Une carte postale (retrouvée) de Monpazier.
La première chose que je fais en arrivant, après avoir déposé ma valise, c'est d'aller voir Cybelle! Elle m'a tellement manqué! Et j'ai dû lui manquer aussi car elle se met à ronronner immédiatement! C'est certain qu'elle me reconnait! Elle sait très bien qu'ensemble nous irons nous promener et que nous en verrons des paysages! Après l'Italie, la Suisse, la Belgique, l'Angleterre, les Pays-Bas, l'Espagne et les nombreuses régions de la France que nous avons visité, jusqu'où irons-nous cette année, ma belle?
Comme de l'Espagne je n'ai vu que Barcelone, pourquoi pas aller visiter le reste du pays? Je pourrais longer la Costa Brava jusqu'en Andalousie, me rendre jusqu'au détroit de Gibraltar et qui sait, peut-être même le traverser? Et pour finir, je pourrais remonter par le Portugal. Dis-moi, ma chère Cybelle, qu'en penses-tu? Mon itinéraire te plaît-il? Évidemment, comme d'habitude, je pourrai le modifier en cours de route. Tu me connais! Mais avant tout ça, pourquoi n'irions-nous pas dire bonjour à Lacapelle?
Aussitôt dit, aussitôt fait, nous voici en route. Ah oui, elle est vraiment contente de me revoir! Elle ronronne de plaisir tout le long du trajet. Un vrai plaisir à conduire!
Après un bref bonjour à mamie, René et Éliane, je reprends le chemin de la maison car le sommeil me rattrape. Le temps de passer à la boulangerie pour acheter une baguette et deux croissants au beurre pour demain matin et me voici en route.
Lorsque j'arrive à la maison, les deux croissants sont déjà avalés et la baguette est sérieusement entamée. Je vais à la cave afin de rétablir le courant, ce que j'aurais dû faire avant d'aller à Lacapelle pour que le chauffe-eau commence à faire ce qu'il fait de mieux; chauffer l'eau! Une fois fait, je me redirige vers le garage et là, qui vois-je? Junior, mon fidèle compagnon de voyage, tout rouge de me voir de retour. Lui aussi semble s'être ennuyé! Je le regarde, là, tout poussiéreux, debout devant moi.
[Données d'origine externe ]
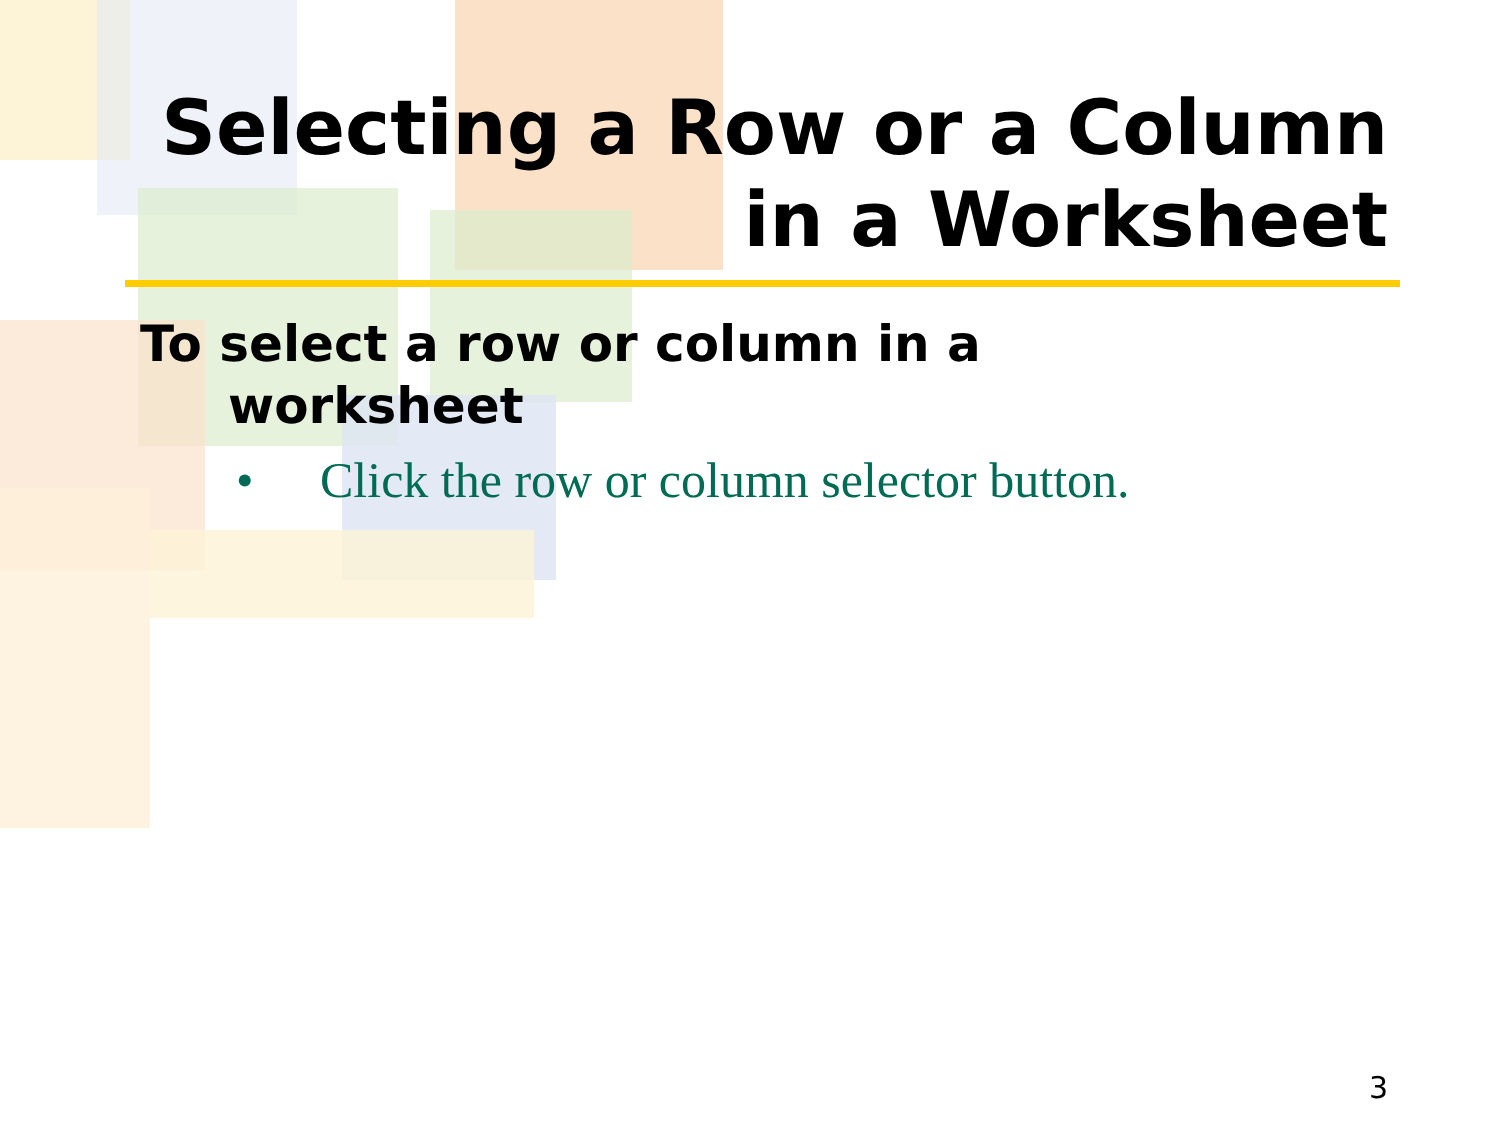Selecting a Row or a Column
in a Worksheet
To select a row or column in a worksheet
• Click the row or column selector button.
3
J'examine ses nombreuses cicatrices faites lors de nos précédentes aventures. Cicatrices que nous avons en commun car, solidaire, chaque fois qu'il trébuchait, je me cassais la gueule également!
Sa selle fendue, souvenir de Rome, sa pédale gauche toute neuve, souvenir de Barcelone, sa roue arrière voilée lorsqu'elle s'est coincée dans le rail d'un tramway à Amsterdam. Une de mes plus mémorable cascade... involontaire! J'étais passé par-dessus le guidon pour faire une culbute tête la première sur le bitume alors qu'un tramway arrivait. J'avais tout juste eu le temps de me relever et de le dégager de sa fâcheuse position.
Ah! Que de souvenirs! Qu'est-ce que nous en avons fait des kilomètres ensemble depuis plus de 25 ans! Il m'a vu grandir et moi, je l'ai vu vieillir. Toujours fidèle même si je lui ai brisé le cœur à maintes reprises alors qu'il flirtait avec, tantôt un poteau, tantôt une clôture. N'était-il pas triste, l'année dernière, lorsque je l'ai séparé d'une poubelle amsterdamoise qu'il courtisait près de l'auberge de jeunesse? Elle-même semblait avoir un sérieux béguin pour lui. La preuve c'est qu'au nombre de vélo qu'il y a à Amsterdam, elle était toujours libre lorsque nous arrivions. Je la soupçonne d'avoir évincé plus d'un vélo qui l'ont approché pour garder une petite place pour son beau Junior! N'a-t-elle pas versé quelques larmes lors de notre départ, ne pouvant contenir son trop plein de détritus et d'émotions.
C'est au moment où j'entre dans la maison que je le vois. Lui. L'autre. Celui qui, avec sa jeunesse insolente, brille de tous ses rayons, avec son porte bagage inexpérimenté et son jeune cadre encore vert, veut remplacer mon fidèle compagnon. Comment réagira mon complice de toujours lorsqu'il réalisera que c'est ce jeune blanc-bec qui montera dans la voiture et que lui sera condamné à rester accroché à son vieux clou rouillé dans cette cave noire, lugubre et humide? Comment pourrais-je lui expliquer qu'après tant d'années à voyager ensemble, je le délaisse pour un autre plus jeune, plus beau? (Pas si beau!) Me croira-t-il si je lui dis que je n'y suis pour rien. Si j'avais réellement eu envie de me débarrasser de lui, j'aurais pu le faire l'an dernier. Au lieu de ça, j'ai préféré lui payer une cure de Jouvence. Pensera-t-il que je l'abandonne à cause des nombreuses chutes que nous avons vécu tout le long de nos escapades?
Il faudra que j'essaie de faire entrer discrètement son rival dans la voiture. Jamais je n'aurai le courage de lui avouer qu'il ne m'accompagnera pas cette année. Ça l'achèverait!
Après toutes ces émotions, je vais me coucher.